I have been on camelback in the Sahara Desert. I have journeyed into deepest, darkest Peru. The secret world of Angkor, Cambodia is known to me. Sailing on the Nile and watching monsoons sweep across maharajahs once dwelt – yeah, I did that. I may be a world traveler, but, no, I have never traveled by canoe in my home country, Canada. Perhaps it is because the canoe is not the boat used by people in my home province of Prince Edward Island, but the canoe and its mythic heritage have been lost to me until now. In five days I will get to experience my first canoe trip, my first portage, and a myriad of other virgin moments. This, of course, demands the question: but what shall I wear?
As this summer will also find me taking on one of North America’s most challenging hikes – the 78km long Pacific West Coast Trail – I decided to purchase a solid waterproof outfit to ensure that I avoid being wet, cold and miserable, while still looking fabulously adventurous and manly. *Please note these are words of campy irony.
After a month of consideration I decided to go with an Arc’teryx Theta AR jacket and technical pants. Coming in at a whopping $800, this was not an easy purchase. Still, I know the value of the proper clothing for the environment, and understand that in Canada you can die from wearing the wrong clothes. What drew me to the Arc’teryx gear was that it was both well-made and cut to fit my body type. The pants are the first pair that will not need to be altered for my short inseam. You get what you pay for in outdoor technical equipment, so I ponied up the cash despite protests from my bank account. Plus, when the zombie apocalypse happens I will be ready to seek refuge in the wild country. I do wish that I could have gone with a colour other than black, but after standing in the full length mirror for 30 minutes I decided to go with the slightly longer Theta jacket so as to avoid an itchy, wet butt. After the permanent wet of the Peruvian Amazon, I know that being able to sit down without fear of water penetrating your bottoms is priceless.

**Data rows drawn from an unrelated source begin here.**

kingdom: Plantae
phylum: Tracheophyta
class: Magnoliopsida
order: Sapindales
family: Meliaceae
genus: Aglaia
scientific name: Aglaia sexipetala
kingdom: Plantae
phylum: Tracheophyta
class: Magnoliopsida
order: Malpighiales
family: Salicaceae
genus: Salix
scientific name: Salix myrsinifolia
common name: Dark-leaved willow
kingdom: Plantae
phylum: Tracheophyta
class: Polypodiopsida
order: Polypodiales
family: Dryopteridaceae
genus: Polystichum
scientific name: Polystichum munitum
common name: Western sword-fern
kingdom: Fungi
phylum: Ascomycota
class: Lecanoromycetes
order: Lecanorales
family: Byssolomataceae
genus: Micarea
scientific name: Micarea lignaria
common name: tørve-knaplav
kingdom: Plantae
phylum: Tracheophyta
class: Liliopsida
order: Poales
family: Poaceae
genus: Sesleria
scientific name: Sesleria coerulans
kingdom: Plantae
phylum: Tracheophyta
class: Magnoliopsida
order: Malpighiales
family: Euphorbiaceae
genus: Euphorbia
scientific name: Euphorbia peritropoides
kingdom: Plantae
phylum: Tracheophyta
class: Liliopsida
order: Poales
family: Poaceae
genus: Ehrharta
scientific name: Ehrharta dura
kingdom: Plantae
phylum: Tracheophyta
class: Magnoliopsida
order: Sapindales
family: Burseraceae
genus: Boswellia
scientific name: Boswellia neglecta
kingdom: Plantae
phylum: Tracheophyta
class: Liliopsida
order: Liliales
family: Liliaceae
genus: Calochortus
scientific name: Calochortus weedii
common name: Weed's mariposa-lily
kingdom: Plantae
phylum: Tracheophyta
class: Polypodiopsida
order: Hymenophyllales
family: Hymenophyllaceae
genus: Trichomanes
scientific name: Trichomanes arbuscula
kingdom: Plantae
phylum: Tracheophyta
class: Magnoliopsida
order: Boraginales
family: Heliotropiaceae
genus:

Next on my list of needed items was an MSR water filter pump. I had one of these key items in the days of hiking in Algonquin, but think it was surrendered during my divorce for reasons unknown and bewildering to me now. Regardless, being able to access clean water from streams and lakes without giving yourself dysentery is rather important to me. This filter will last me for many future adventures so the $82 was a no-brainer.
Finally, I picked up a replacement buckle for my backpack, a few Clif bars for emergency meals, a bit of bison pemmican to be nostalgic of the coureurs de bois, Nalgene food containers and…a mess kit in titanium by the japanese company SnowPeak. Baby needs his dishes to be titanium if silver and bone china are out.
In the end, it was a great session of retail therapy that will yield an ease and comfort on what promises to be my most exciting year ever.
From flipping a Ski-Doo 20km from base camp to luxurious spa treatments in Montreal to an insane 17 hour drive through snow storms across 1750 km of Canadian roads in December, my life continues to be fraught with peril and equal measures of reward. I also have two paddles coming to me from my client and friend, Graeme Cameron at Base Camp X, which I anticipate with giddy expectation. While I had intended shooting the blog photos with my new Hasselblad CFV 16 digital back, setting up lights at midnight seems overkill tonight. Good news though is that banjo player extraordinaire, Darren Eedens, needs promo shot for a new endorsement and there are rumours of a few weddings ahead to shoot. One never knows where life will lead you, especially not when you are in a canoe. Amen.